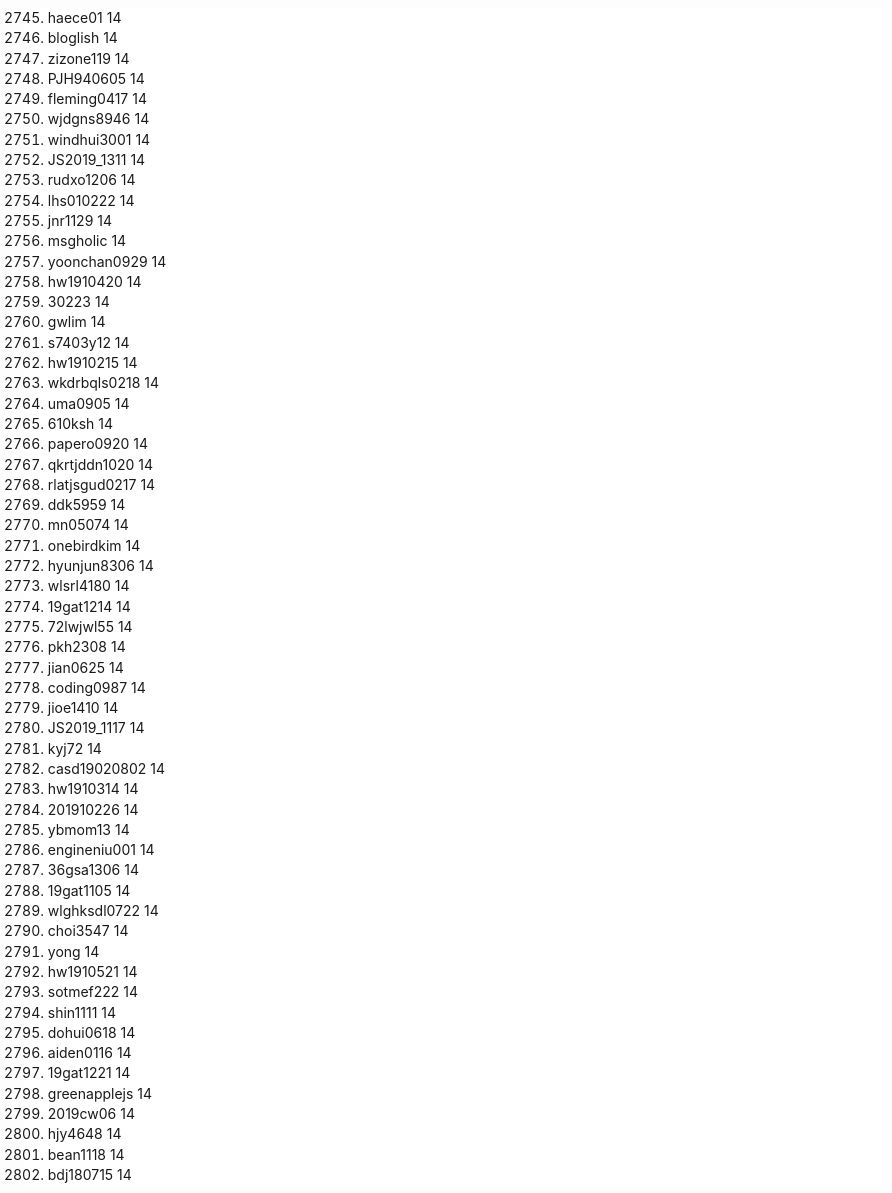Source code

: 2745) haece01 14  
2746) bloglish 14  
2747) zizone119 14  
2748) PJH940605 14  
2749) fleming0417 14  
2750) wjdgns8946 14  
2751) windhui3001 14  
2752) JS2019&#95;1311 14  
2753) rudxo1206 14  
2754) lhs010222 14  
2755) jnr1129 14  
2756) msgholic 14  
2757) yoonchan0929 14  
2758) hw1910420 14  
2759) 30223 14  
2760) gwlim 14  
2761) s7403y12 14  
2762) hw1910215 14  
2763) wkdrbqls0218 14  
2764) uma0905 14  
2765) 610ksh 14  
2766) papero0920 14  
2767) qkrtjddn1020 14  
2768) rlatjsgud0217 14  
2769) ddk5959 14  
2770) mn05074 14  
2771) onebirdkim 14  
2772) hyunjun8306 14  
2773) wlsrl4180 14  
2774) 19gat1214 14  
2775) 72lwjwl55 14  
2776) pkh2308 14  
2777) jian0625 14  
2778) coding0987 14  
2779) jioe1410 14  
2780) JS2019&#95;1117 14  
2781) kyj72 14  
2782) casd19020802 14  
2783) hw1910314 14  
2784) 201910226 14  
2785) ybmom13 14  
2786) engineniu001 14  
2787) 36gsa1306 14  
2788) 19gat1105 14  
2789) wlghksdl0722 14  
2790) choi3547 14  
2791) yong 14  
2792) hw1910521 14  
2793) sotmef222 14  
2794) shin1111 14  
2795) dohui0618 14  
2796) aiden0116 14  
2797) 19gat1221 14  
2798) greenapplejs 14  
2799) 2019cw06 14  
2800) hjy4648 14  
2801) bean1118 14  
2802) bdj180715 14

## JOB
Word for word, restate the lines from the one holding "2764) uma0905 14" to the last line of the records.

## EXERCISE ANSWER
2764) uma0905 14  
2765) 610ksh 14  
2766) papero0920 14  
2767) qkrtjddn1020 14  
2768) rlatjsgud0217 14  
2769) ddk5959 14  
2770) mn05074 14  
2771) onebirdkim 14  
2772) hyunjun8306 14  
2773) wlsrl4180 14  
2774) 19gat1214 14  
2775) 72lwjwl55 14  
2776) pkh2308 14  
2777) jian0625 14  
2778) coding0987 14  
2779) jioe1410 14  
2780) JS2019&#95;1117 14  
2781) kyj72 14  
2782) casd19020802 14  
2783) hw1910314 14  
2784) 201910226 14  
2785) ybmom13 14  
2786) engineniu001 14  
2787) 36gsa1306 14  
2788) 19gat1105 14  
2789) wlghksdl0722 14  
2790) choi3547 14  
2791) yong 14  
2792) hw1910521 14  
2793) sotmef222 14  
2794) shin1111 14  
2795) dohui0618 14  
2796) aiden0116 14  
2797) 19gat1221 14  
2798) greenapplejs 14  
2799) 2019cw06 14  
2800) hjy4648 14  
2801) bean1118 14  
2802) bdj180715 14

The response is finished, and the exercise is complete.